President Joe Biden said he does not believe border walls are effective as his administration waived more than two dozen federal laws to build more barriers approved under Donald Trump.
The Department of Homeland Security announced the move on Thursday, which paves the way to proceed with constructing a section of wall along a 20-mile section of the US-Mexico border in Texas, making use of authority granted to DHS in an effort to reduce the growing number of asylum seekers entering the country between legal ports of entry.
In a public notice released on Thursday, the department said Secretary Alejandro Mayorkas had determined that waiving the myriad environmental and other laws was necessary “to ensure the expeditious construction of barriers and roads in the vicinity of the international land border in Starr County, Texas”.
The notice said Mr Mayorkas was employing authority granted to him by Congress in a series of laws dating back to 1996 which provide the department with the ability to “take such actions as may be necessary to install additional physical barriers and roads (including the removal of obstacles to detection of illegal entrants) in the vicinity of the United States border to deter illegal crossings in areas of ‘high illegal entry’ into the United States”.
“As of early August 2023, Border Patrol had encountered over 245,000 such entrants attempting to enter the United States between ports of entry in the Rio Grande Valley Sector in Fiscal Year 2023,” Mr Mayorkas said in the waiver announcement.
“Therefore, I must use my authority under section 102 of IIRIRA to install additional physical barriers and roads in the Rio Grande Valley Sector. Therefore, DHS will take immediate action to construct barriers and roads”.
Mr Mayorkas added that the funds for the barrier — the first new border wall construction during Mr Biden’s term — will come from monies appropriated by Congress in 2019, not long after the end of the longest government shutdown in US history.
He also noted that the project is necessary because of an “acute and immediate need to construct physical barriers and roads in the vicinity of the border of the United States in order to prevent unlawful entries into the United States”.
The announcement of the Biden administration’s decision to construct a border wall marks a significant reversal from positions taken during Mr Biden’s 2020 campaign against then-president Donald Trump, and comes as the increasing number of asylum seekers crossing the border has become a political problem for the president and for Democrats across the country.
As a candidate, Mr Biden frequently condemned Mr Trump’s immigration policies — including his decision to build or upgrade roughly 450 miles of barriers along the US-Mexico border. And shortly after taking office, he signed a proclamation stating that a wall across the US-Mexico border “is not a serious policy solution” and pledged to build “not another foot” during his time in office.
A White House official said the plan to build this section has been known since it was first approved in June, and stressed that the construction is necessary because Congress appropriated the funds for the project.
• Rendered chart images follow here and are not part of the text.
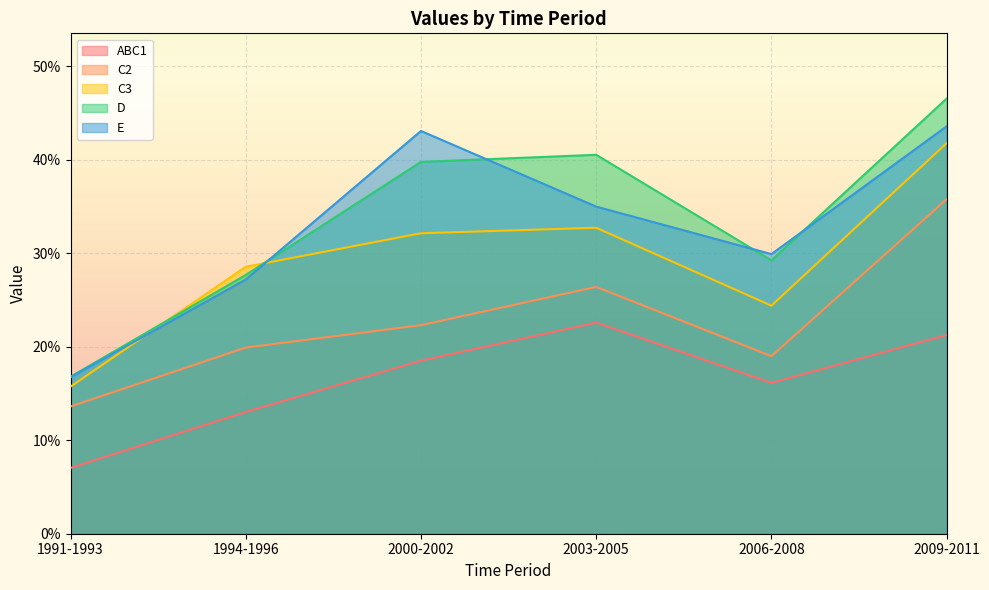

Reading left to right, extract all data points from this chart.

ABC1: 0.1	0.1	0.2	0.2	0.2	0.2
C2: 0.1	0.2	0.2	0.3	0.2	0.4
C3: 0.2	0.3	0.3	0.3	0.2	0.4
D: 0.2	0.3	0.4	0.4	0.3	0.5
E: 0.2	0.3	0.4	0.3	0.3	0.4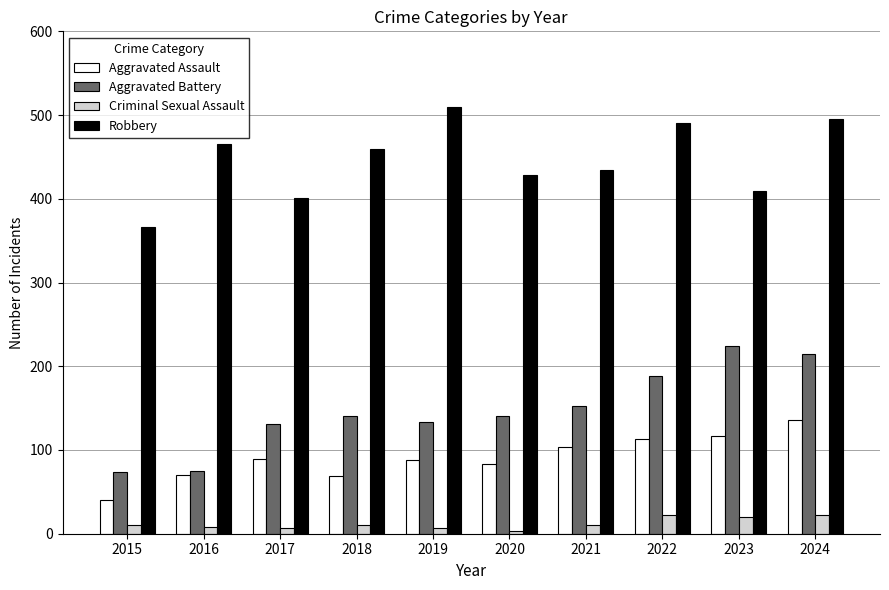

At which label is Robbery closest to 438?

2021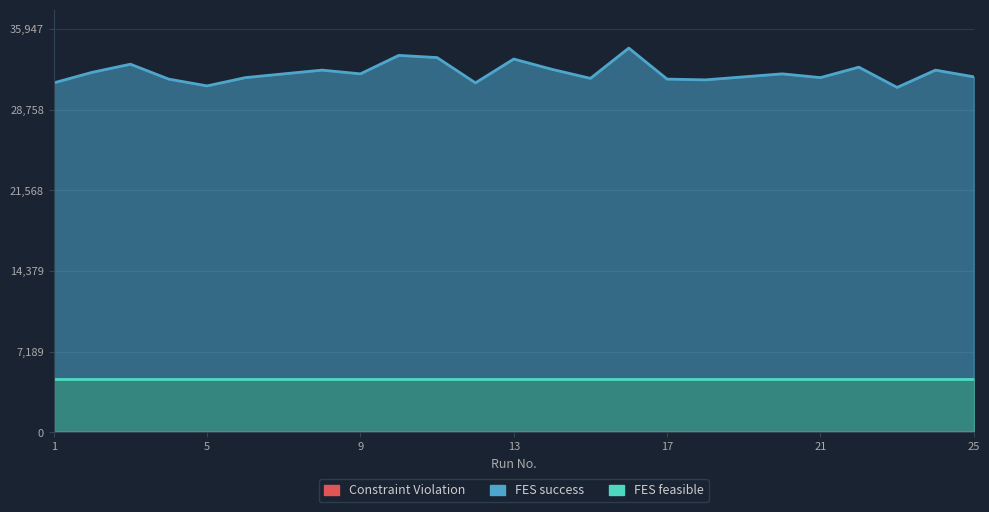

Rank the categories by value from lowest to highest.

23, 5, 1, 12, 18, 4, 17, 15, 6, 21, 19, 25, 7, 9, 20, 2, 8, 24, 14, 22, 3, 13, 11, 10, 16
Federal law does not allow the president to refuse to spend money appropriated by Congress, and Mr Biden himself reiterated this to reporters when asked about the decision in the Oval Office on Thursday.
“The money was appropriated for the border wall, I tried to get them to redirect it. They didn’t. They wouldn’t,” he said. “In the meantime ... they have to use the money for what it was appropriated. I can’t stop that”.
Asked if he believes that a border wall would be effective at preventing illegal immigration, Mr Biden replied: “No”.